▶ **Instructions to follow**
Would you output the following records verbatim and skip the images in them?
════════
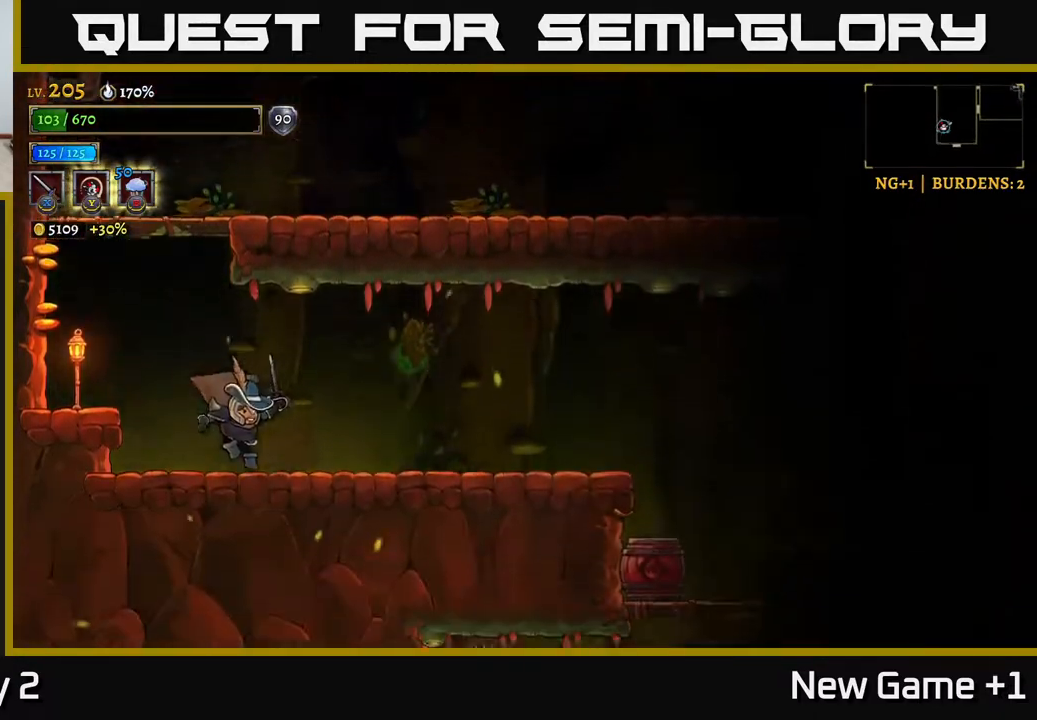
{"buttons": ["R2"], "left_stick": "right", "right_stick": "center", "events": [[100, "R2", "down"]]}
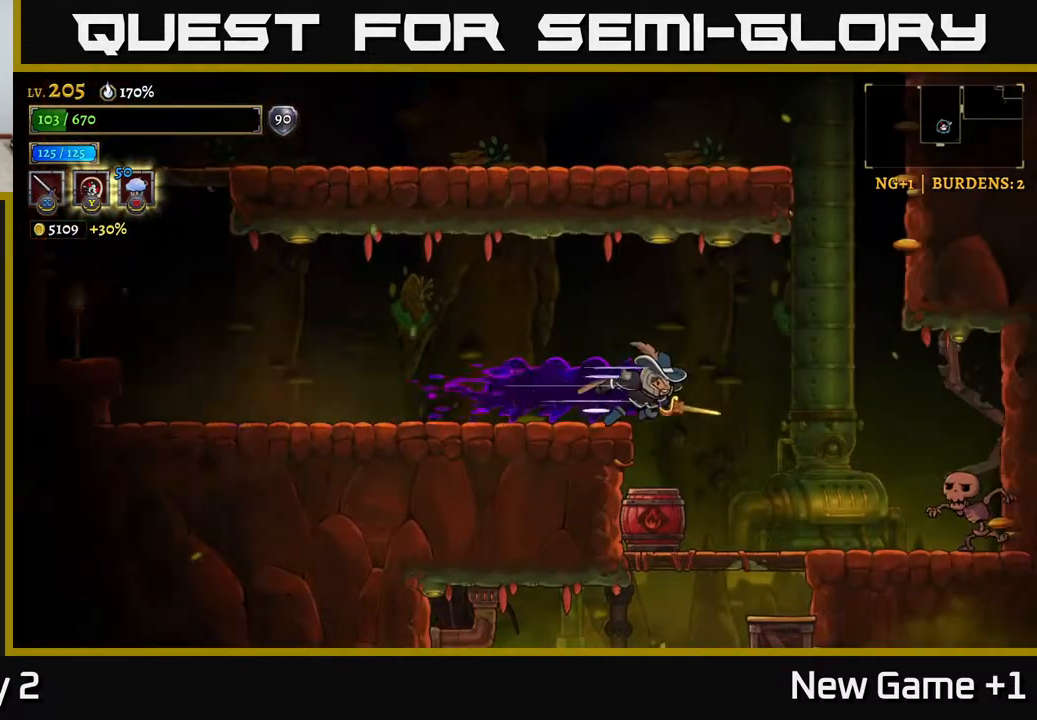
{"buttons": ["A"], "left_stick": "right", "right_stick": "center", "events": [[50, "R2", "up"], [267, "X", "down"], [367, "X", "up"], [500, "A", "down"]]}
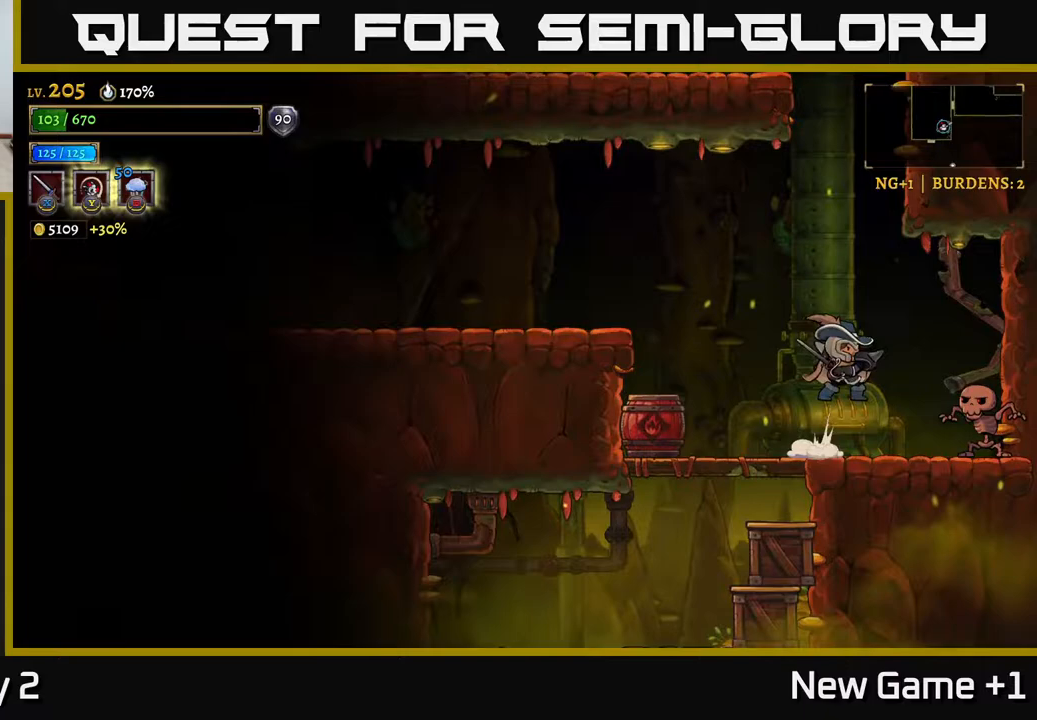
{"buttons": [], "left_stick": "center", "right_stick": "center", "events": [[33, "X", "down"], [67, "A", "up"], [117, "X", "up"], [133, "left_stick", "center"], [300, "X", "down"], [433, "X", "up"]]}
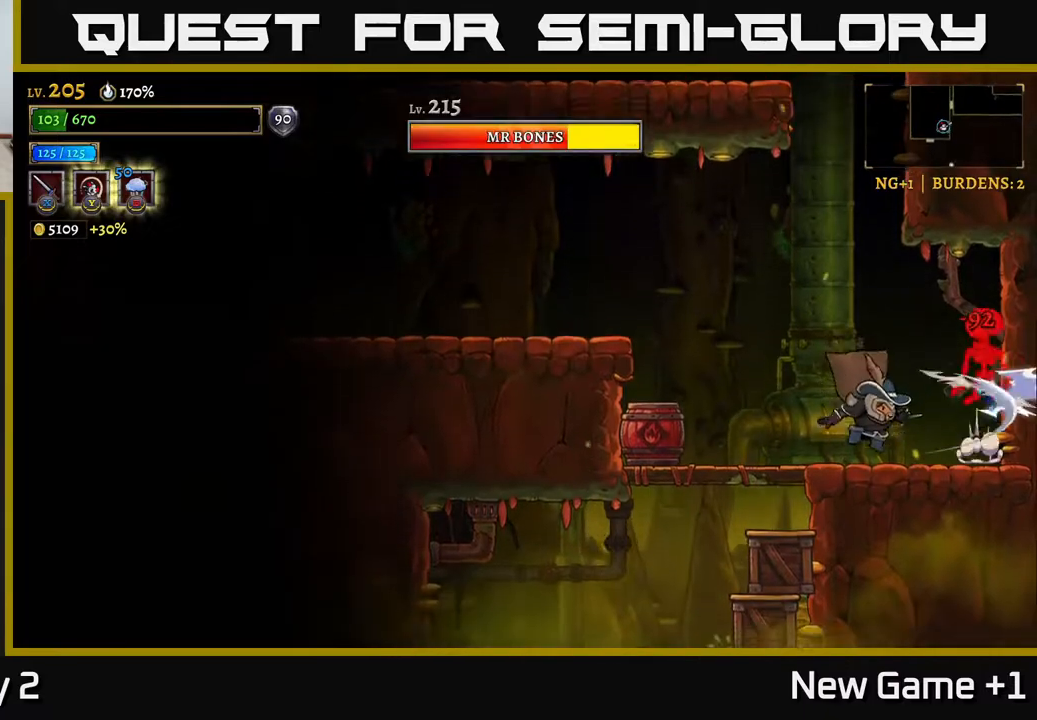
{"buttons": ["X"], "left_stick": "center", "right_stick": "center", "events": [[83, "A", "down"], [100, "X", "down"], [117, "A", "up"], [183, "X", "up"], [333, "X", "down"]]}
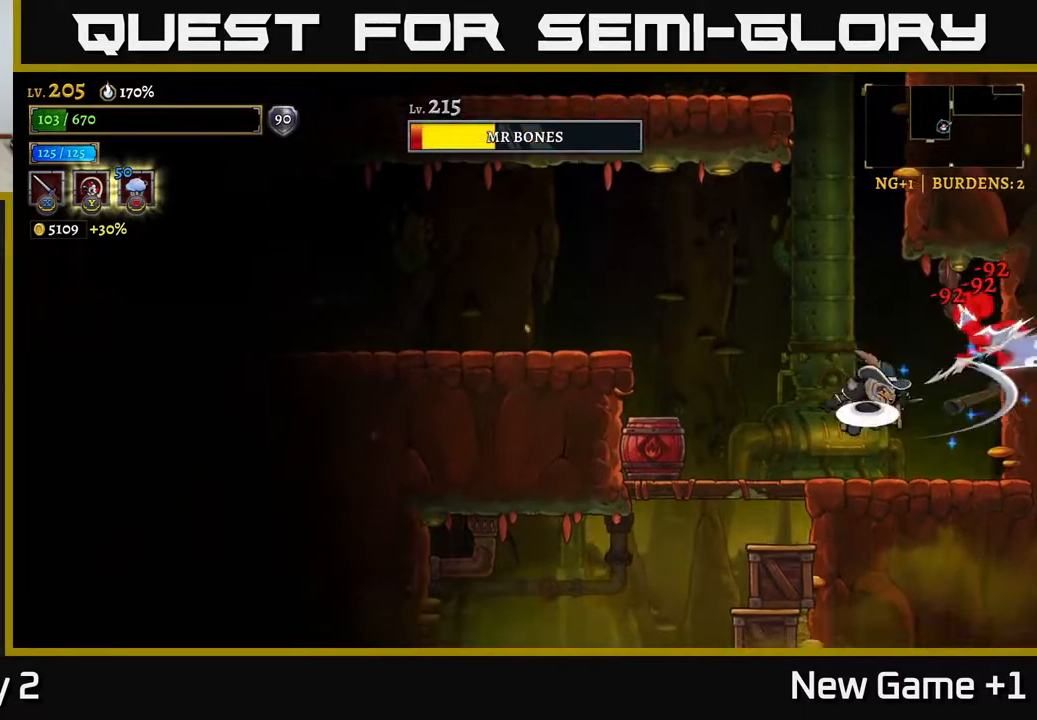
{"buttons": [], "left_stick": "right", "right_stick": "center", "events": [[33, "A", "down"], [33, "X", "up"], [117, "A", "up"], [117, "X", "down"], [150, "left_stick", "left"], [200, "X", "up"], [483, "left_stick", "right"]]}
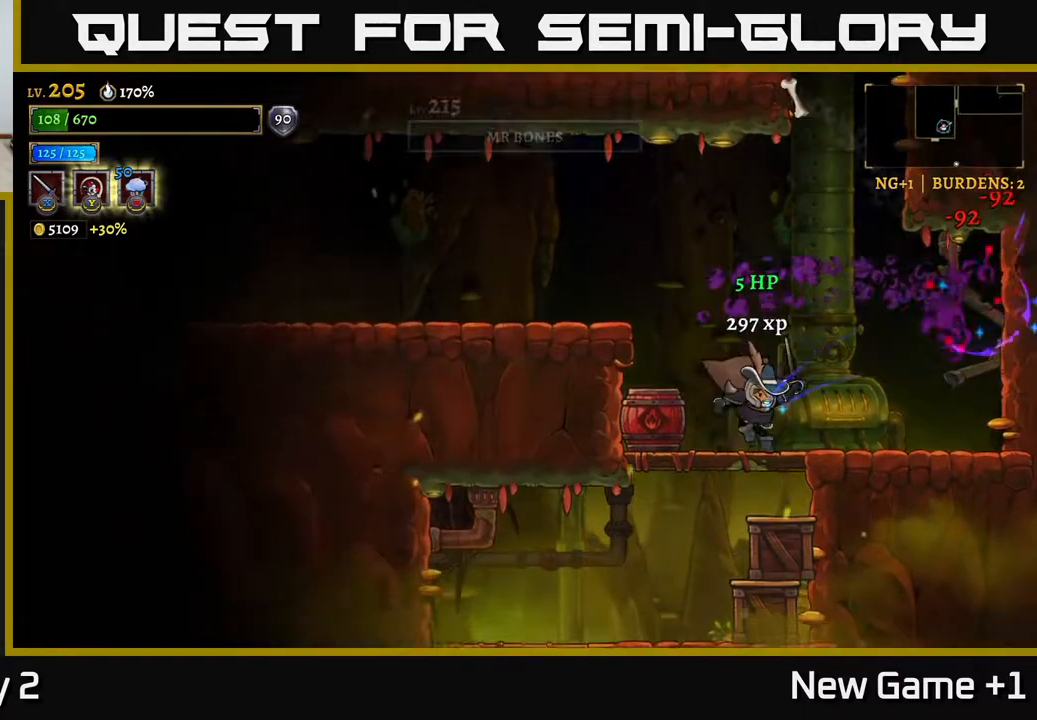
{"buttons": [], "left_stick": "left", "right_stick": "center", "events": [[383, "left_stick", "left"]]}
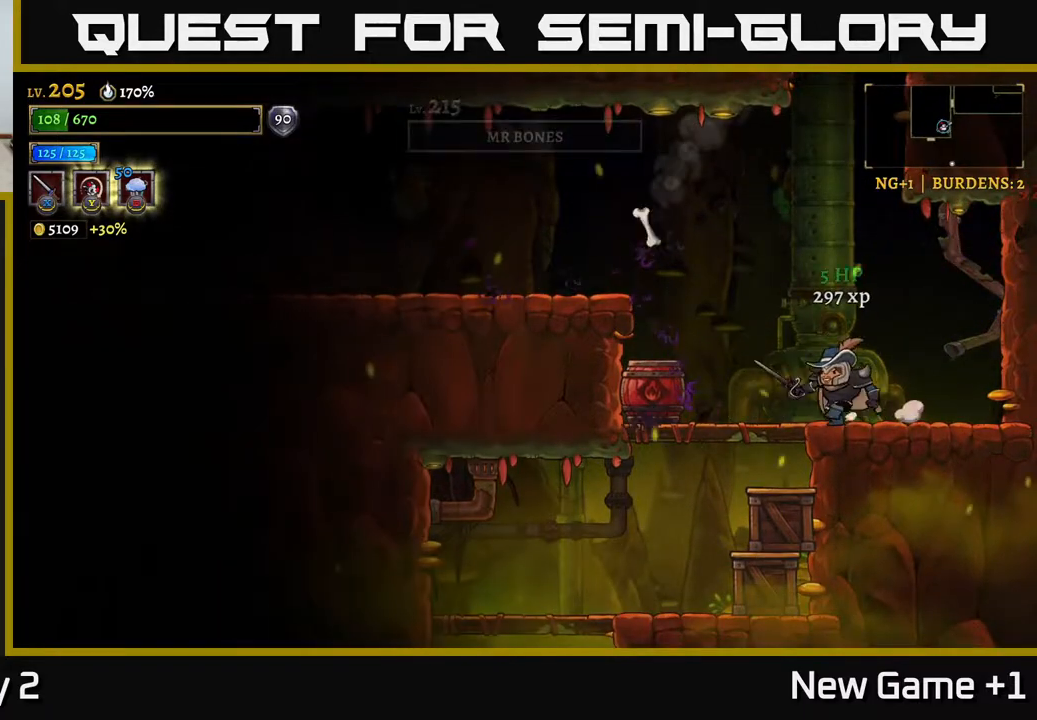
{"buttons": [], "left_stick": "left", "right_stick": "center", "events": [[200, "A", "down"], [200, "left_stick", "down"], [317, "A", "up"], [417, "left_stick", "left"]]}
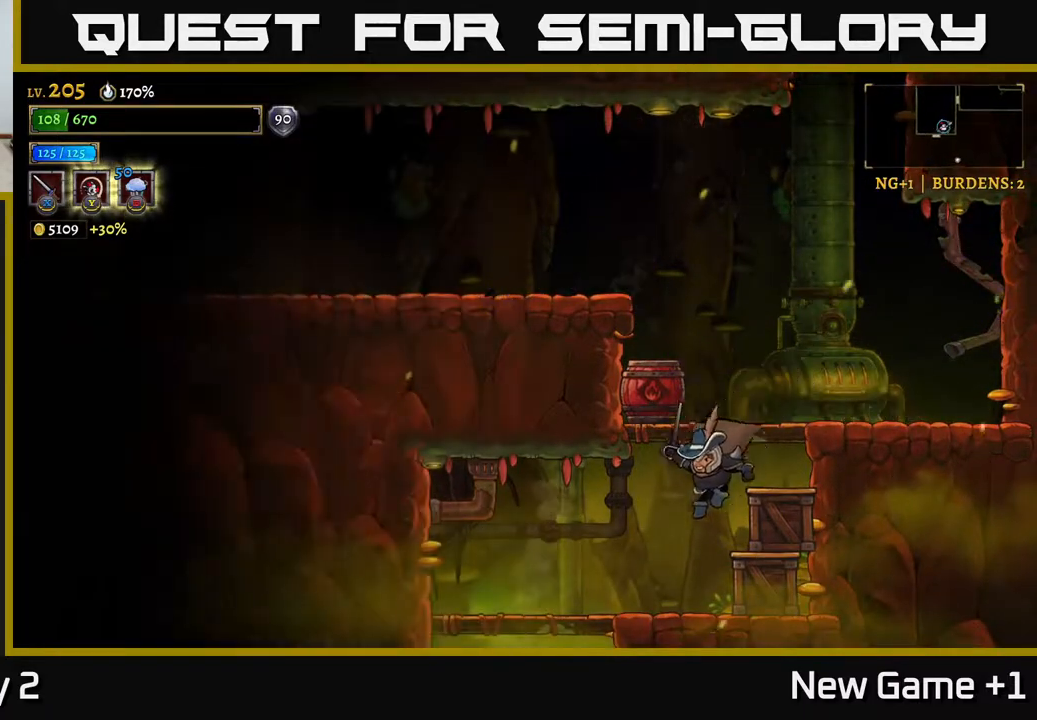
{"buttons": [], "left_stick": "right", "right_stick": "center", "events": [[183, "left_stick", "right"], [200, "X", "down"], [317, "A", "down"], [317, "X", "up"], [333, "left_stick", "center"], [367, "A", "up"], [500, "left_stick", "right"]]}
════════
▶ **Answer space**
{"buttons": ["R2"], "left_stick": "right", "right_stick": "center", "events": [[100, "R2", "down"]]}
{"buttons": ["A"], "left_stick": "right", "right_stick": "center", "events": [[50, "R2", "up"], [267, "X", "down"], [367, "X", "up"], [500, "A", "down"]]}
{"buttons": [], "left_stick": "center", "right_stick": "center", "events": [[33, "X", "down"], [67, "A", "up"], [117, "X", "up"], [133, "left_stick", "center"], [300, "X", "down"], [433, "X", "up"]]}
{"buttons": ["X"], "left_stick": "center", "right_stick": "center", "events": [[83, "A", "down"], [100, "X", "down"], [117, "A", "up"], [183, "X", "up"], [333, "X", "down"]]}
{"buttons": [], "left_stick": "right", "right_stick": "center", "events": [[33, "A", "down"], [33, "X", "up"], [117, "A", "up"], [117, "X", "down"], [150, "left_stick", "left"], [200, "X", "up"], [483, "left_stick", "right"]]}
{"buttons": [], "left_stick": "left", "right_stick": "center", "events": [[383, "left_stick", "left"]]}
{"buttons": [], "left_stick": "left", "right_stick": "center", "events": [[200, "A", "down"], [200, "left_stick", "down"], [317, "A", "up"], [417, "left_stick", "left"]]}
{"buttons": [], "left_stick": "right", "right_stick": "center", "events": [[183, "left_stick", "right"], [200, "X", "down"], [317, "A", "down"], [317, "X", "up"], [333, "left_stick", "center"], [367, "A", "up"], [500, "left_stick", "right"]]}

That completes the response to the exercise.